■ Supplied data ■
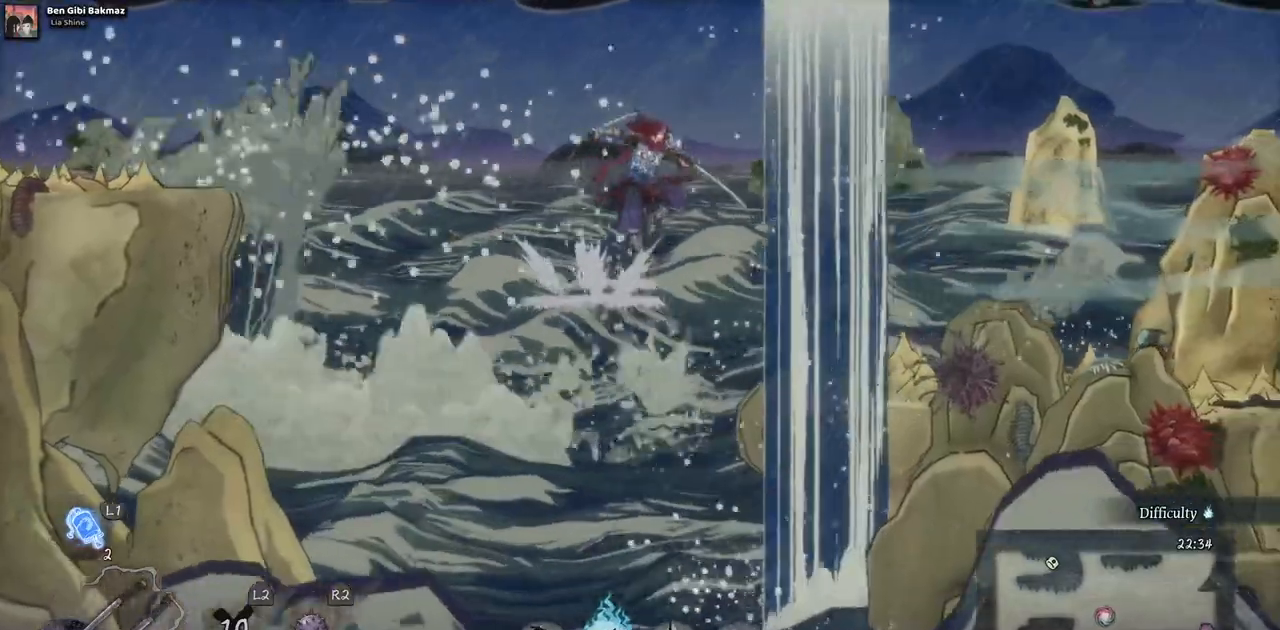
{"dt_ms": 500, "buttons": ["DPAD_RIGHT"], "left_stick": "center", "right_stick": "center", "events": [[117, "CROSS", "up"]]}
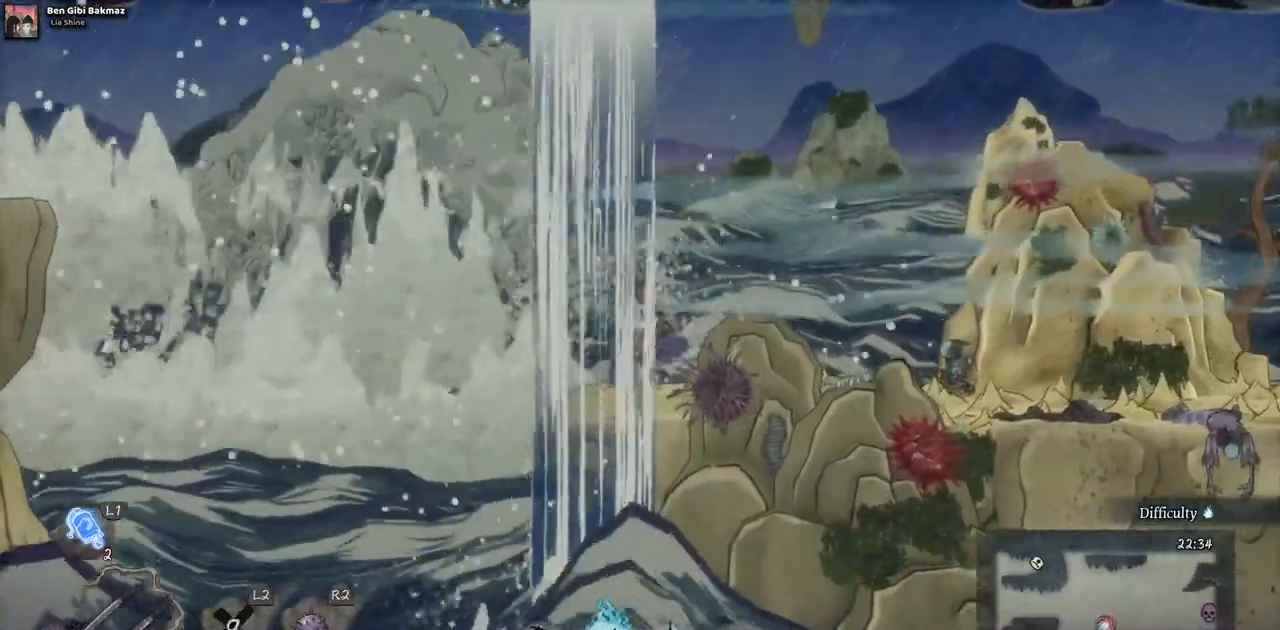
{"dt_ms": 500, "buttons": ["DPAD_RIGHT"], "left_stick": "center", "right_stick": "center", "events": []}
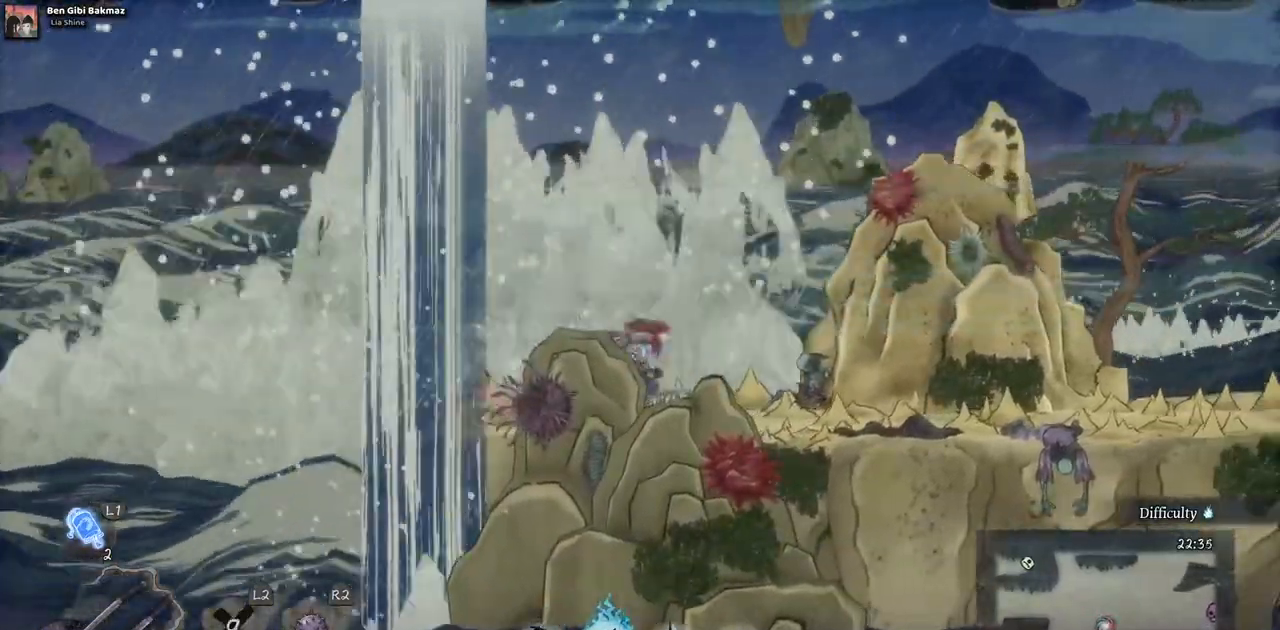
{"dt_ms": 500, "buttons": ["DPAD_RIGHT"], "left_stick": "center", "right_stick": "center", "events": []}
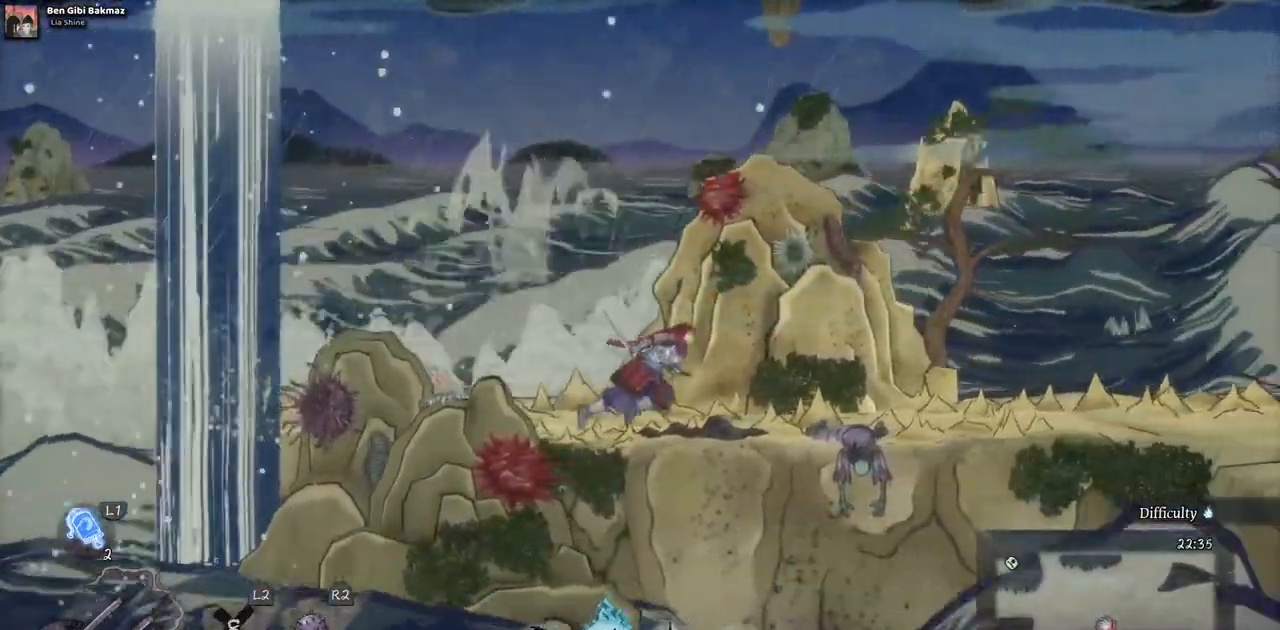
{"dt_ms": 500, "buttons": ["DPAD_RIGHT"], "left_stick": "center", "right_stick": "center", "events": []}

■ Aim of the task ■
Leaving images out, please output every line of the data exactly.

■ Output of the task ■
{"dt_ms": 500, "buttons": ["DPAD_RIGHT"], "left_stick": "center", "right_stick": "center", "events": [[117, "CROSS", "up"]]}
{"dt_ms": 500, "buttons": ["DPAD_RIGHT"], "left_stick": "center", "right_stick": "center", "events": []}
{"dt_ms": 500, "buttons": ["DPAD_RIGHT"], "left_stick": "center", "right_stick": "center", "events": []}
{"dt_ms": 500, "buttons": ["DPAD_RIGHT"], "left_stick": "center", "right_stick": "center", "events": []}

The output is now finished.